Dale Martin rejects the idea that there is a "correct" way to interpret Biblical passages. That might make some Christians uncomfortable, but Martin says the idea of unequivocal Biblical interpretation is a relatively new concept and not reflective of the religion's long history.
Martin, the Woolsey Professor of Religious Studies at Yale University, says interpretation of the Bible is very much an individual exercise. He says Christians shouldn't be afraid of divergent interpretations.
"You never think about reading a poem, looking only for what the poet was trying to say," Martin told WUOT's Brandon Hollingsworth. "You can't listen to the Moonlight Sonata and think there's only one meaning of that music. So we've kind of crippled ourselves when we think that's what we're supposed to do with the Bible."
Martin's work revolves around interpreting the New Testament. His approach led him to re-evaluate the way he thinks about Scripture, a message he hopes to impress upon others of faith.

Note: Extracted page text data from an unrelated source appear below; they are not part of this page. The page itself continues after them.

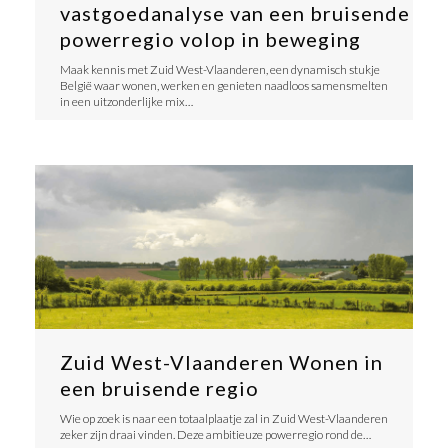
vastgoedanalyse van een bruisende
powerregio volop in beweging
Maak kennis met Zuid West-Vlaanderen, een dynamisch stukje
België waar wonen, werken en genieten naadloos samensmelten
in een uitzonderlijke mix…
Zuid West-Vlaanderen Wonen in
een bruisende regio
Wie op zoek is naar een totaalplaatje zal in Zuid West-Vlaanderen
zeker zijn draai vinden. Deze ambitieuze powerregio rond de…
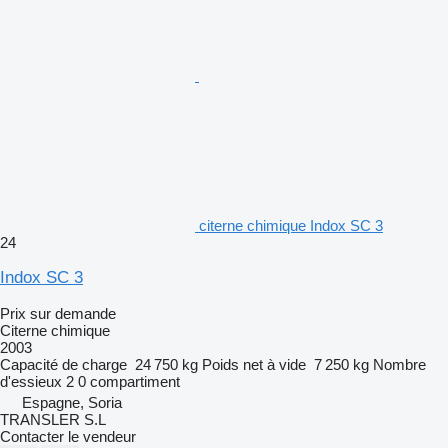
citerne chimique Indox SC 3
24
Indox SC 3
Prix sur demande
Citerne chimique
2003
Capacité de charge
24 750 kg
Poids net à vide
7 250 kg
Nombre
d'essieux
2
0 compartiment
Espagne, Soria
TRANSLER S.L
Contacter le vendeur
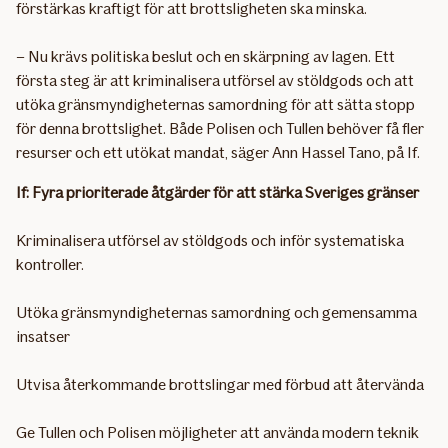
förstärkas kraftigt för att brottsligheten ska minska.
– Nu krävs politiska beslut och en skärpning av lagen. Ett
första steg är att kriminalisera utförsel av stöldgods och att
utöka gränsmyndigheternas samordning för att sätta stopp
för denna brottslighet. Både Polisen och Tullen behöver få fler
resurser och ett utökat mandat, säger Ann Hassel Tano, på If.
If: Fyra prioriterade åtgärder för att stärka Sveriges gränser
Kriminalisera utförsel av stöldgods och inför systematiska
kontroller.
Utöka gränsmyndigheternas samordning och gemensamma
insatser
Utvisa återkommande brottslingar med förbud att återvända
Ge Tullen och Polisen möjligheter att använda modern teknik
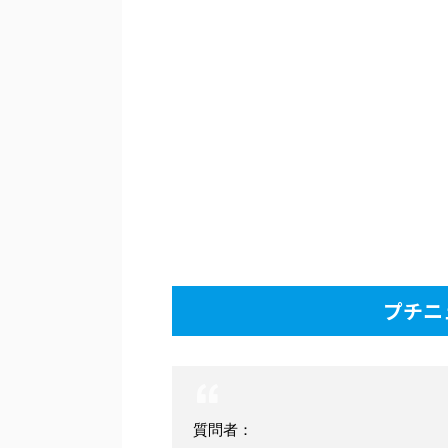
プチニ
質問者：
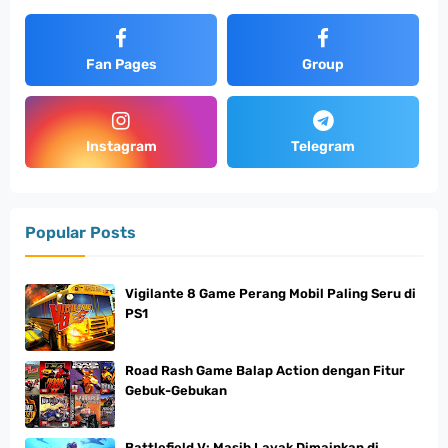
Fan Pages
Group
Instagram
Telegram
Popular Posts
Vigilante 8 Game Perang Mobil Paling Seru di
PS1
Road Rash Game Balap Action dengan Fitur
Gebuk-Gebukan
Battlefield V: Masih Layak Dimainkan di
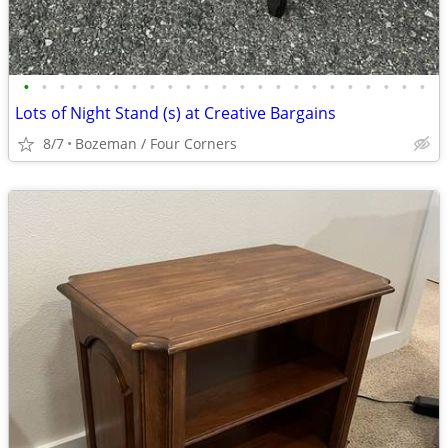
•
•
•
•
•
•
•
•
•
•
•
•
•
•
•
•
•
•
•
•
•
•
•
Lots of Night Stand (s) at Creative Bargains
8/7
Bozeman / Four Corners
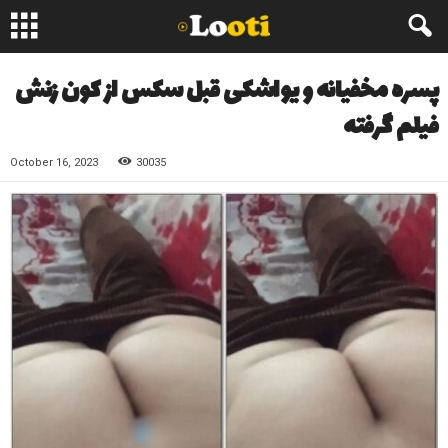
پسره مخفیانه و یواشکی قبل سکس از کون زنش
فیلم گرفته
October 16, 2023
30035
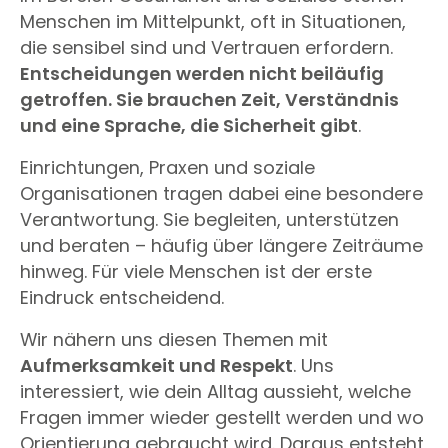
Menschen im Mittelpunkt, oft in Situationen,
die sensibel sind und Vertrauen erfordern.
Entscheidungen werden nicht beiläufig
getroffen. Sie brauchen Zeit, Verständnis
und eine Sprache, die Sicherheit gibt
.
Einrichtungen, Praxen und soziale
Organisationen tragen dabei eine besondere
Verantwortung. Sie begleiten, unterstützen
und beraten – häufig über längere Zeiträume
hinweg. Für viele Menschen ist der erste
Eindruck entscheidend.
Wir nähern uns diesen Themen mit
Aufmerksamkeit und Respekt
. Uns
interessiert, wie dein Alltag aussieht, welche
Fragen immer wieder gestellt werden und wo
Orientierung gebraucht wird. Daraus entsteht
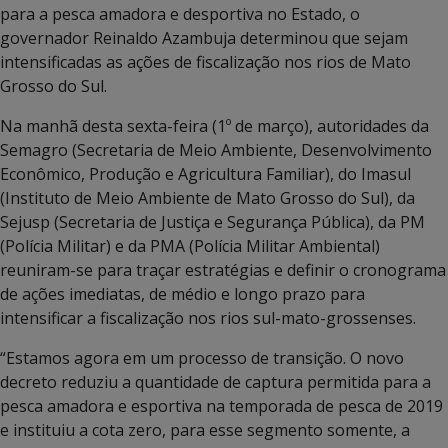
para a pesca amadora e desportiva no Estado, o
governador Reinaldo Azambuja determinou que sejam
intensificadas as ações de fiscalização nos rios de Mato
Grosso do Sul.
Na manhã desta sexta-feira (1º de março), autoridades da
Semagro (Secretaria de Meio Ambiente, Desenvolvimento
Econômico, Produção e Agricultura Familiar), do Imasul
(Instituto de Meio Ambiente de Mato Grosso do Sul), da
Sejusp (Secretaria de Justiça e Segurança Pública), da PM
(Polícia Militar) e da PMA (Polícia Militar Ambiental)
reuniram-se para traçar estratégias e definir o cronograma
de ações imediatas, de médio e longo prazo para
intensificar a fiscalização nos rios sul-mato-grossenses.
“Estamos agora em um processo de transição. O novo
decreto reduziu a quantidade de captura permitida para a
pesca amadora e esportiva na temporada de pesca de 2019
e instituiu a cota zero, para esse segmento somente, a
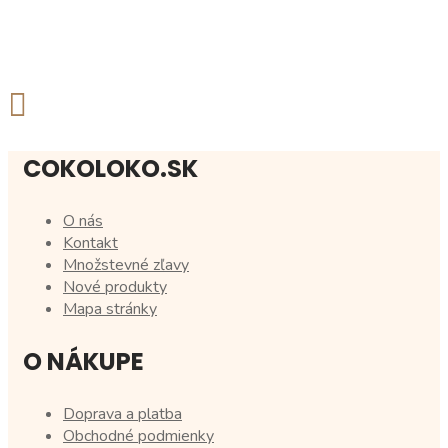
COKOLOKO.SK
O nás
Kontakt
Množstevné zľavy
Nové produkty
Mapa stránky
O NÁKUPE
Doprava a platba
Obchodné podmienky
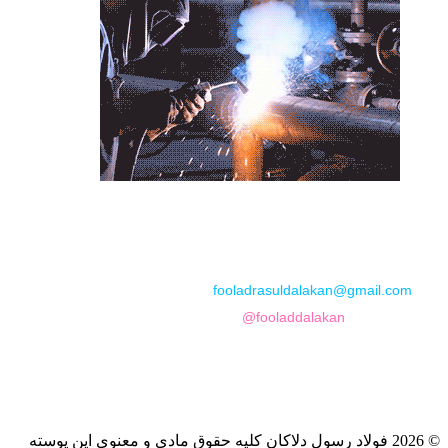
📞
تماس با مجموعه فولاد رسول دلاکان
📱
Phone: 09122136675 – 02128423820
💬
WhatsApp: 09122136675
📧
Email:
fooladrasuldalakan@gmail.com
📷
Instagram:
@fooladdalakan
© 2026 فولاد رسول دلاکان کلیه حقوق مادی و معنوی این پوسته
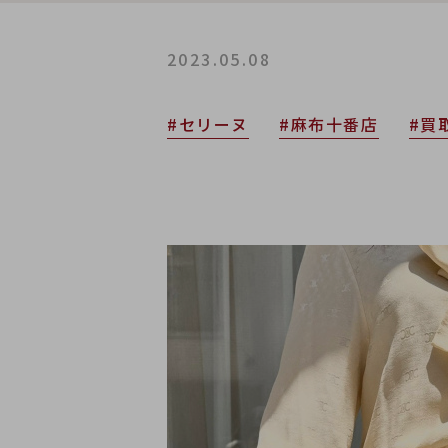
2023.05.08
#セリーヌ
#麻布十番店
#買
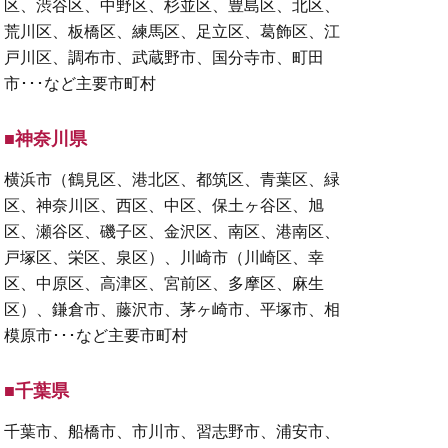
区、渋谷区、中野区、杉並区、豊島区、北区、
荒川区、板橋区、練馬区、足立区、葛飾区、江
戸川区、調布市、武蔵野市、国分寺市、町田
市･･･など主要市町村
■神奈川県
横浜市（鶴見区、港北区、都筑区、青葉区、緑
区、神奈川区、西区、中区、保土ヶ谷区、旭
区、瀬谷区、磯子区、金沢区、南区、港南区、
戸塚区、栄区、泉区）、川崎市（川崎区、幸
区、中原区、高津区、宮前区、多摩区、麻生
区）、鎌倉市、藤沢市、茅ヶ崎市、平塚市、相
模原市･･･など主要市町村
■千葉県
千葉市、船橋市、市川市、習志野市、浦安市、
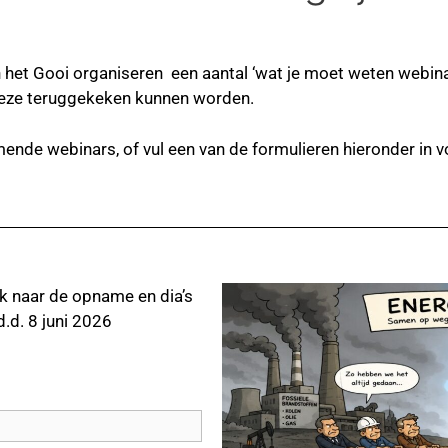
et Gooi organiseren een aantal ‘wat je moet weten webinars
eze teruggekeken kunnen worden.
nde webinars, of vul een van de formulieren hieronder in voo
nk naar de opname en dia’s
d. 8 juni
2026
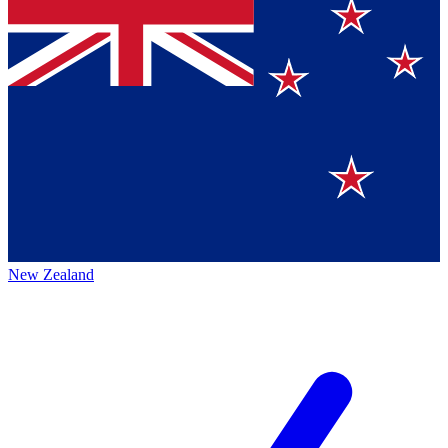
New Zealand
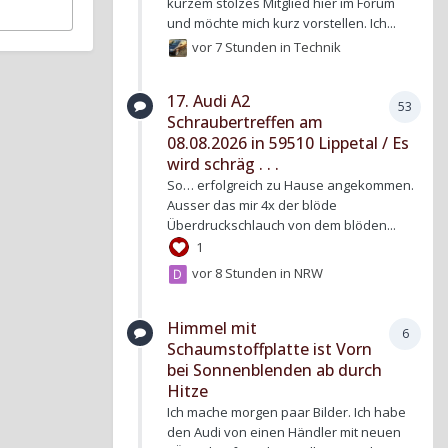
kurzem stolzes Mitglied hier im Forum
und möchte mich kurz vorstellen. Ich...
vor 7 Stunden
in
Technik
17. Audi A2
53
Schraubertreffen am
08.08.2026 in 59510 Lippetal / Es
wird schräg . . .
So… erfolgreich zu Hause angekommen.
Ausser das mir 4x der blöde
Überdruckschlauch von dem blöden...
1
vor 8 Stunden
in
NRW
Himmel mit
6
Schaumstoffplatte ist Vorn
bei Sonnenblenden ab durch
Hitze
Ich mache morgen paar Bilder. Ich habe
den Audi von einen Händler mit neuen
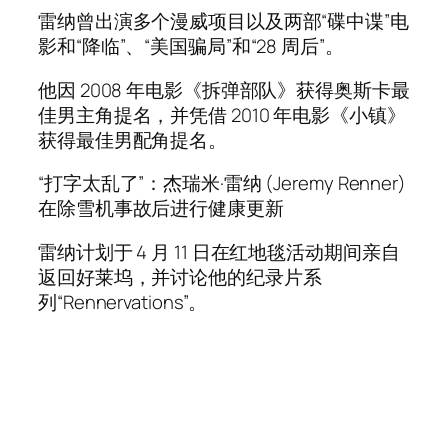
雷纳曾出演多个漫威项目以及两部“碟中谍”电
影和“降临”、“美国骗局”和“28 周后”。
他因 2008 年电影《拆弹部队》获得奥斯卡最
佳男主角提名，并凭借 2010 年电影《小镇》
获得最佳男配角提名。
“打字太乱了”：杰瑞米·雷纳 (Jeremy Renner)
在除雪机事故后进行健康更新
雷纳计划于 4 月 11 日在红地毯活动期间亲自
返回好莱坞，并讨论他的纪录片系
列“Rennervations”。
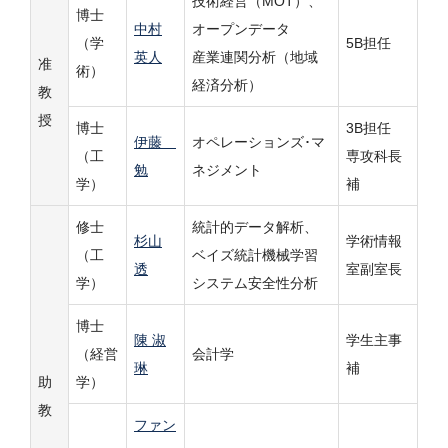
技術経営（MOT）、
博士
中村
オープンデータ
（学
5B担任
英人
産業連関分析（地域
准
術）
経済分析）
教
授
博士
3B担任
伊藤
オペレーションズ･マ
（工
専攻科長
勉
ネジメント
学）
補
修士
統計的データ解析、
杉山
学術情報
（工
ベイズ統計機械学習
透
室副室長
学）
システム安全性分析
博士
陳 淑
学生主事
（経営
会計学
琳
補
助
学）
教
ファン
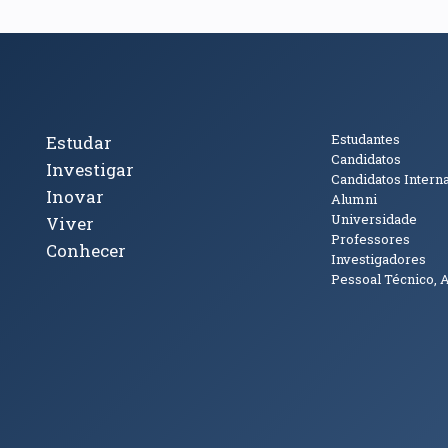
cto
Tópicos Principais
Público
Estudantes
Estudar
Candidatos
Investigar
Candidatos Intern
Inovar
Alumni
Universidade
Viver
Professores
Conhecer
Investigadores
Pessoal Técnico, 
janela)
ova janela)
ova janela)
(abre em nova janela)
Tok (abre em nova janela)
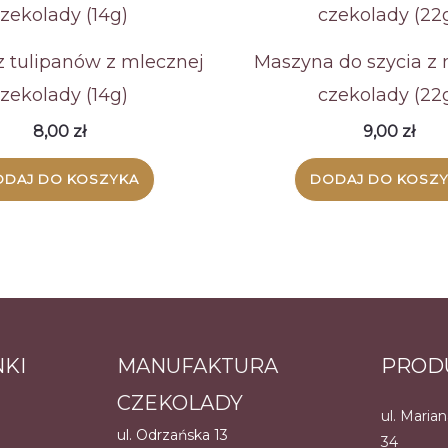
 tulipanów z mlecznej
Maszyna do szycia z 
zekolady (14g)
czekolady (22
8,00
zł
9,00
zł
DAJ DO KOSZYKA
DODAJ DO KOSZ
NKI
MANUFAKTURA
PROD
CZEKOLADY
ul. Maria
ul. Odrzańska 13
34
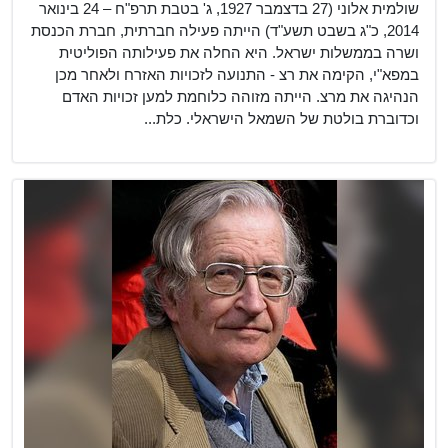
שולמית אלוני (27 בדצמבר 1927, ג' בטבת תרפ"ח – 24 בינואר
2014, כ"ג בשבט תשע"ד) הייתה פעילה חברתית, חברת הכנסת
ושרה בממשלות ישראל. היא החלה את פעילותה הפוליטית
במפא"י, הקימה את רצ - התנועה לזכויות האזרח ולאחר מכן
הנהיגה את מרצ. הייתה מזוהה כלוחמת למען זכויות האדם
וכדוברת בולטת של השמאל הישראלי. כלת...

"Interpretation of the text, if you're a Christian, is no less a matter of faith than anything else you do as a Christian," Martin says.
In that sense, meaning comes not from the Bible's written words, but from the readers - something Martin says is already creating a cultural shift in the way believers worship, cultivate values and practice their faith.
Dr. Dale Martin delivered the University of Tennessee Religious Studies Department's annual David Dungan Memorial Lecture on Thursday, February 16.